INPUT below:

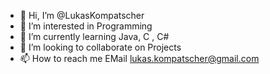 - 👋 Hi, I’m @LukasKompatscher
- 👀 I’m interested in Programming
- 🌱 I’m currently learning Java, C , C#
- 💞️ I’m looking to collaborate on Projects
- 📫 How to reach me EMail lukas.kompatscher@gmail.com

<!---
LukasKompatscher/LukasKompatscher is a ✨ special ✨ repository because its `README.md` (this file) appears on your GitHub profile.
You can click the Preview link to take a look at your changes.
--->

End of INPUT.

### REQUIRED ACTION
An unchanged copy of the data, images excluded, is all that should be given.

### SOLUTION
 - 👋 Hi, I’m @LukasKompatscher
- 👀 I’m interested in Programming
- 🌱 I’m currently learning Java, C , C#
- 💞️ I’m looking to collaborate on Projects
- 📫 How to reach me EMail lukas.kompatscher@gmail.com

<!---
LukasKompatscher/LukasKompatscher is a ✨ special ✨ repository because its `README.md` (this file) appears on your GitHub profile.
You can click the Preview link to take a look at your changes.
--->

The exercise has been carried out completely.